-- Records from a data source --

[Start of section]

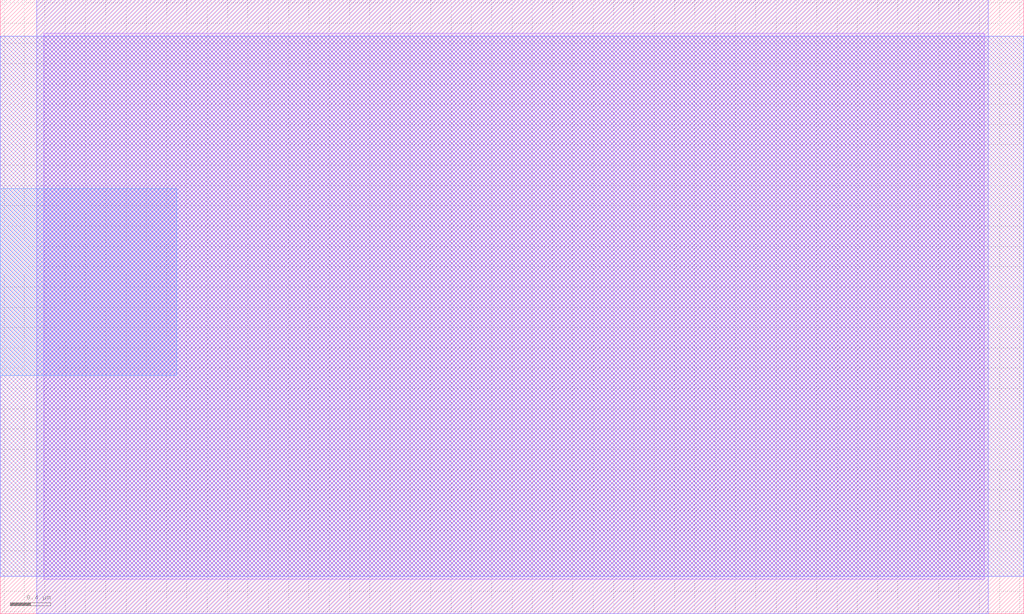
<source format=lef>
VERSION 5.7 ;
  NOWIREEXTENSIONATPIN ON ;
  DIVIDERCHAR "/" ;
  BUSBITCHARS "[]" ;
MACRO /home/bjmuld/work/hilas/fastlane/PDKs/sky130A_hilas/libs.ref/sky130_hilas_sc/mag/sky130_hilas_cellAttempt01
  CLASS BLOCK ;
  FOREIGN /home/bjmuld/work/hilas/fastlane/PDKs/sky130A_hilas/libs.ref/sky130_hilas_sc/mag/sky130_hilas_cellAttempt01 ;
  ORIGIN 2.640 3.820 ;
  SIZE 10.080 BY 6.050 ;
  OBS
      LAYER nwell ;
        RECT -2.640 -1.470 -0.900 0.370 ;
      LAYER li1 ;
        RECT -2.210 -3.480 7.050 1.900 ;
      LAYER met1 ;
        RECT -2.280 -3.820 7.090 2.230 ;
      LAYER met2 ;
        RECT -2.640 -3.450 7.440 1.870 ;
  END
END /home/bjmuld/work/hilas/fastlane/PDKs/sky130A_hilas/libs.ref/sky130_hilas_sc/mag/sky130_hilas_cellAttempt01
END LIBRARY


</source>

[End of section]

Count how many lines above include the word "LAYER" and answer with that figure only.

-- Your response --
4